**DOCUMENT SEGMENT:**
“The day came when the risk to remain tight in a bud was more painful than the risk it took
to blossom.”

~Anaïs Nin

Tate Sprite

Professional Counselor Associate in Oregon

You’ve decided you need help with your feelings and with your struggles. 

You want lasting relief and you’re willing to do the inner work this will take.

Now where do you get the support you need?

Here’s a core principle of my approach:
please pay attention to the feelings in your belly and heart as you read these pages.
Your senses will tell you if this feels right for you.

bird lands on open hand

What I prioritize in therapy

Agreeing on our purpose

Many people think therapy is simply talking with a friendly listener about your problems. And sometimes, a compassionate presence during hard times might be exactly what’s needed. But I can also be used for much more than just friendly, non-judgmental, empathetic listening.

I will guide you towards getting clear on what you are wanting for yourself – both overall in therapy and in each session. If you’re not clear on that right away, that’s okay. We’ll clarify it together.

Once we have a shared agreement about what it is we’re doing, it will be much easier for us to dive in with more confidence.

Becoming someone different

There are broadly two types of therapy:

  • DOING-focused: gives you tools and coping skills to manage your behavior

  • BEING-focused: addresses deep structures of how you construct your reality and make sense of who you are

I may sometimes offer you coping skills as a useful first aid. But really, I’m in the business of helping you grow and evolve your sense of who you are. Because I believe the deep automatic structures in our nervous systems are usually at the root of our present difficulties. We have an “operating system” of unconscious life instructions. It’s always just been trying to help, but it’s now limiting us.

**AIM OF THE EXERCISE:** In the counselor's page, what does BEING-focused therapy address?

**RECORDS SHOWN:**
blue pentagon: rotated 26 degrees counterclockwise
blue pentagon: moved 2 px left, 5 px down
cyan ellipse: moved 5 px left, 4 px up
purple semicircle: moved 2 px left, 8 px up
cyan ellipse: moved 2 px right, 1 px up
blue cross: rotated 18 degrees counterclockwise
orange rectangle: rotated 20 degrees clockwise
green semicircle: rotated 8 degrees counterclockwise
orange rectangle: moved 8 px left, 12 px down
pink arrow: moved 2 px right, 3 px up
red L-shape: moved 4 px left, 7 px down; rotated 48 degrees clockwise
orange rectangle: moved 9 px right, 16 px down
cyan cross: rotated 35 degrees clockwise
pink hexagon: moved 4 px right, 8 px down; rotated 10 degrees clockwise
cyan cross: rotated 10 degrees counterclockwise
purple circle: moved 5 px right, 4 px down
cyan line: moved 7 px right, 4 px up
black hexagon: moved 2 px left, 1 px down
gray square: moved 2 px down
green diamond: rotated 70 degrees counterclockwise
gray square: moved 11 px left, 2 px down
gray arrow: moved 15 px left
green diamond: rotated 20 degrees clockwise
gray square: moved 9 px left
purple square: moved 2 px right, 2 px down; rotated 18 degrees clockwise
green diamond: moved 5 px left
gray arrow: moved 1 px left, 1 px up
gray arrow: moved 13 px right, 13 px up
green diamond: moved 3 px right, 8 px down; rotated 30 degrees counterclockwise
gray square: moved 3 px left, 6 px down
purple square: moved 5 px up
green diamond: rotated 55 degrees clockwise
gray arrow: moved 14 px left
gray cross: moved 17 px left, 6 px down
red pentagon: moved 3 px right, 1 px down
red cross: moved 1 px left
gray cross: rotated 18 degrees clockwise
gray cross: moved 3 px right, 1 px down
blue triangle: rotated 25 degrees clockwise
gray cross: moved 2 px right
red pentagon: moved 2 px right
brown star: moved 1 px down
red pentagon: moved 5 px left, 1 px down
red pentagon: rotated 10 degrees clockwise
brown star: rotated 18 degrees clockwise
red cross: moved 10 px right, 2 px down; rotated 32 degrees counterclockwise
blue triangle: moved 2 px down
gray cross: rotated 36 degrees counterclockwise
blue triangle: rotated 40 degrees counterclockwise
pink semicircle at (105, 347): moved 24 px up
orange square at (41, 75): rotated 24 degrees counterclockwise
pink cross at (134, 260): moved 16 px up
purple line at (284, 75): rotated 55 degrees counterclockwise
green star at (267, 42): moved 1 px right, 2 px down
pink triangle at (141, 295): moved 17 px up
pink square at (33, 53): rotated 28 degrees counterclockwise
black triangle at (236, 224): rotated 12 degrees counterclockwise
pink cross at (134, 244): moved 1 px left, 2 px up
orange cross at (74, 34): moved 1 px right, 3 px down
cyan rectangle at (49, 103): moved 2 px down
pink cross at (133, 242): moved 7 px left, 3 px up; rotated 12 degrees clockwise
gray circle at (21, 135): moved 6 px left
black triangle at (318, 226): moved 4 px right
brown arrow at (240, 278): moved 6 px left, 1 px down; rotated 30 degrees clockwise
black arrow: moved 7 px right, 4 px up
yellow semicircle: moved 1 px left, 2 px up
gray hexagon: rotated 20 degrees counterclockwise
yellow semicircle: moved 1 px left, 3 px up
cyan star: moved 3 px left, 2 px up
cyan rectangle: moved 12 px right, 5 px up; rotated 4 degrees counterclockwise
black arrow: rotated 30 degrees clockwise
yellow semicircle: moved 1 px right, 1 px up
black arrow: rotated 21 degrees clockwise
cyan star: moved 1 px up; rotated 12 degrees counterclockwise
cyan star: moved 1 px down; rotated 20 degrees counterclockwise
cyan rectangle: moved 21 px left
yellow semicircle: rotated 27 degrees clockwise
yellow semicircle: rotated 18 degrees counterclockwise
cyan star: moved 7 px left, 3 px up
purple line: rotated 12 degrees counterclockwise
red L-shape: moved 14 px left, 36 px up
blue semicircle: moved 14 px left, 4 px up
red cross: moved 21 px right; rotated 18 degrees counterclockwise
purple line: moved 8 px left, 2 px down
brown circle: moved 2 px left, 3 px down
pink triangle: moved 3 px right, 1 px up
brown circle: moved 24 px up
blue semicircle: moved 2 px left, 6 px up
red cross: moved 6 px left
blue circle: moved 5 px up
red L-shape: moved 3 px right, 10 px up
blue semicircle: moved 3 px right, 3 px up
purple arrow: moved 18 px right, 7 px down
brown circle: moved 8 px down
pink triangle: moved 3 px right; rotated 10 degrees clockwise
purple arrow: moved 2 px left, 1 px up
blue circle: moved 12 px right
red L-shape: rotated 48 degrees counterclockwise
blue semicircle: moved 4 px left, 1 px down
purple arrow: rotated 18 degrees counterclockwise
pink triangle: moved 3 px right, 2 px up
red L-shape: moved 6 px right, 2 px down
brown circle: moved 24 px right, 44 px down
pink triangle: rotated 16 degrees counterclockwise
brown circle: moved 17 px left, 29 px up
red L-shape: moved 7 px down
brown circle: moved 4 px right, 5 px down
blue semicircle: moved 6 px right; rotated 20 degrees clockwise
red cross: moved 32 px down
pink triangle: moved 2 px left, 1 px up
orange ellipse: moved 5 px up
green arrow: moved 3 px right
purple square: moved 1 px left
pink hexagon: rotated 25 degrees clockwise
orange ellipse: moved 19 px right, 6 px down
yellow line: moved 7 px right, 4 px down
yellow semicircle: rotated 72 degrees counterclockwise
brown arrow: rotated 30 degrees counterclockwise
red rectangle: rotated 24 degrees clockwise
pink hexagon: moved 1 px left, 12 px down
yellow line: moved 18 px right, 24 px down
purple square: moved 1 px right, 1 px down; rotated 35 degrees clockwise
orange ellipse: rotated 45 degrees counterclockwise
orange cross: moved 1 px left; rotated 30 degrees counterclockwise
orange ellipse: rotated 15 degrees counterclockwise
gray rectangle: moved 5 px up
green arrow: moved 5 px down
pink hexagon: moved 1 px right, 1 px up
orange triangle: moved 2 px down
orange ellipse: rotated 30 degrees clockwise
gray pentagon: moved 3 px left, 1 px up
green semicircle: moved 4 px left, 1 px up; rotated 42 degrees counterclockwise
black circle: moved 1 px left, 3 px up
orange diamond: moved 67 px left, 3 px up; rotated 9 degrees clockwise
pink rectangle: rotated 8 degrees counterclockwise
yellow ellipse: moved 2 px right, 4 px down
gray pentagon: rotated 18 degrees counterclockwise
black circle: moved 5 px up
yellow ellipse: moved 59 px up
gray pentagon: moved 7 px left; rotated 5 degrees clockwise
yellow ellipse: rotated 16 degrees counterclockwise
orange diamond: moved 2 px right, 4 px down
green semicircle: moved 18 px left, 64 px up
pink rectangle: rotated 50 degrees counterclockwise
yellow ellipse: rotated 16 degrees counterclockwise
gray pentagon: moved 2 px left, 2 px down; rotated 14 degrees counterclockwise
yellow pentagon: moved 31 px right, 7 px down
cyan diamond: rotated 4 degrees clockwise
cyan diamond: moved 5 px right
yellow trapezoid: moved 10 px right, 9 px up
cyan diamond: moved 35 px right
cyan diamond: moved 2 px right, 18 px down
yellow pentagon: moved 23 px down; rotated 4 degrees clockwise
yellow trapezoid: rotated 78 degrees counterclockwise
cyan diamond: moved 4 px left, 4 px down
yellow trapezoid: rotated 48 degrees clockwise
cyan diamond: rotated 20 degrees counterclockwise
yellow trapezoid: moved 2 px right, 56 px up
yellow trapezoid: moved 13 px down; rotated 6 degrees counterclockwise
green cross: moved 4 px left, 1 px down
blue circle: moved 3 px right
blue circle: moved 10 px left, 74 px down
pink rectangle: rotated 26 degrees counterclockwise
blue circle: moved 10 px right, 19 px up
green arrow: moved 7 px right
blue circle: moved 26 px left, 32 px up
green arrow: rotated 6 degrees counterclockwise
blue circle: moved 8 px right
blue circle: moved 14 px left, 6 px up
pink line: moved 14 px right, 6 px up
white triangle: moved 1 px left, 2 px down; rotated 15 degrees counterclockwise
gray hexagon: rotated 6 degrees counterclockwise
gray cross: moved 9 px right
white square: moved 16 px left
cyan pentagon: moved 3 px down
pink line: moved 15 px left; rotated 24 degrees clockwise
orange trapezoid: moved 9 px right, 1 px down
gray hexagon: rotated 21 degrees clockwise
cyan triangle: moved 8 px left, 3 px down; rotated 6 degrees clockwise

**EXERCISE OUTPUT:** It addresses deep structures of how you construct your reality and make sense of who you are.